-- Register Data Normalization Modue [dnm] BDQ Hive UDF Jar
ADD JAR <Directory path>/dnm.hive.${project.version}.jar;
-- Provide alias to UDF class (optional). String in quotes represent class names needed for this job to run.
-- Table Lookup is implemented as a UDF (User Defined function). Hence it processes one row at a time and generates a map of key value pairs for each row.
CREATE TEMPORARY FUNCTION tablelookup as 'com.pb.bdq.dnm.process.hive.tablelookup.TableLookUpUDF';
-- Set rule
set rule='{"rules":[{"action":"Standardize", "source":"CityCode", "tableName":"State Name Abbreviations", "lookupMultipleWordTerms":false, "lookupIndividualTermsWithinField":false, "destination":"CityCode"}]}';
-- Set Reference Directory. This must be a local path on cluster machines and must be present on each node of the cluster at the same path.
set refdir='/home/hadoop/reference';
-- set header
set header ='AccountDescription,Address,ApartmentNumber,CityCode';
-- Execute Query on the desired table, to display the job output on console. This query returns a map of key value pairs containing output fields for each row.
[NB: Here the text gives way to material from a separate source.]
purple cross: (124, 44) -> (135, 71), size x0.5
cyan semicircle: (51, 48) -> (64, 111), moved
SELECT bar.ret["StandardizationTermIdentified"],
bar.ret["accountdescription"],
bar.ret["address"],
bar.ret["apartmentnumber"],
bar.ret["citycode"]
FROM (
SELECT tablelookup(${hiveconf:rule}, ${hiveconf:refdir}, ${hiveconf:header}, accountdescription, address, apartmentnumber, citycode)
AS ret
FROM citizen_data
) bar;
-- Query to dump output data to a file
INSERT OVERWRITE LOCAL DIRECTORY '/home/hadoop/TableLookup/' row format delimited FIELDS TERMINATED BY ',' lines terminated by '\n' STORED AS TEXTFILE
SELECT bar.ret["StandardizationTermIdentified"],
bar.ret["accountdescription"],
bar.ret["address"],
bar.ret["apartmentnumber"],
bar.ret["citycode"]
FROM (
SELECT tablelookup(${hiveconf:rule}, ${hiveconf:refdir}, ${hiveconf:header}, accountdescription, address, apartmentnumber, citycode)
AS ret
FROM citizen_data
) bar;
--Sample input data
--+----------------------------------+-----------------------+-------------------------------+------------------------+
--| citizen_data.accountdescription | citizen_data.address | citizen_data.apartmentnumber | citizen_data.citycode |
--+----------------------------------+-----------------------+-------------------------------+------------------------+
--| | 400 E M0 St Apt 1405 | | NY |
--| | 190 E 72nd St | | NY |
--| | 1381 3rd Ave Apt 4 | 4 | TTYYY |
--+----------------------------------+-----------------------+-------------------------------+------------------------+
--sample output data
--+------------------------------+--------------------------+-----------------------+-----------------------+----------+
--|StandardizationTermIdentified | accountdescription | address | apartmentnumber | citycode|
--+------------------------------+--------------------------+-----------------------+-----------------------+----------+
--| yes | | 400 E M0 St Apt 1405 | | NEW YORK |
--| yes | | 190 E 72nd St | | NEW YORK |
--| yes | | 1381 3rd Ave Apt 4 | 4 | NEW YORK |
--+------------------------------+--------------------------+-----------------------+-----------------------+----------+